Wednesday, July 24, 2013

Geo 365: July 24, Day 205: Angular Unconformity

The terrace I described yesterday can be seen clearly in the above photo, with a horizontal layer (maybe six feet thick, judging from the fence, which is about four feet high) of sediment deposited on the planed surface. The older layers of pre-existing rock, Eocene Coaledo Formation are dipping steeply to the east under that layer of sediment. Despite the title, I'm not entirely certain this is a true angular unconformity; the upper layer hasn't turned to real rock- it's unconsolidated.

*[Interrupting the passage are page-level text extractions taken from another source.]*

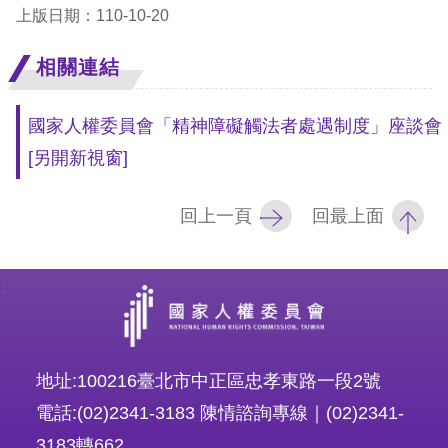
礙
上版日期：110-10-20
網
頁
相關連結
宣
國家人權委員會「精神障礙觸法者處遇制度」座談會
言
[另開新視窗]
回上一頁
回最上面
:
地址:100216臺北市中正區忠孝東路一段2號
電話:(02)2341-3183 陳情諮詢專線｜(02)2341-
3183轉662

Despite the naming uncertainty, the story this outcrop tells is the the same: Coaledo sediments were deposited in a deep pile of layers, and lithified. Then they were tilted up by folding associated with the ongoing collision between North America and the Juan de Fuca plate. Either during or following this folding, this area was lifted to sea level, and wave erosion took its toll, beveling the flat surface and removing the overlying rock. Given what I've seen of the sediment sitting on the top, it's a reasonable guess that this area spent at least a short time as a sandy beach. Then further uplift raised the whole shebang up to its current level- this likely happened in small increments over tens to hundreds of thousands of years, and was not entirely uniform. This same terrace is lower at Sunset Bay, a mile or two to the north, and higher at Cape Arago, a similar distance south.

Photo unmodified. March 8, 2012. FlashEarth location.


Joe Dirt said...

I think I would go with angular unconformity because it best describes the relationship shown here. Otherwise what do we have, simply an unconformity, erosional unconformity (that one sounds redundant)?


mtb said...

That is a really cool exposure nonetheless.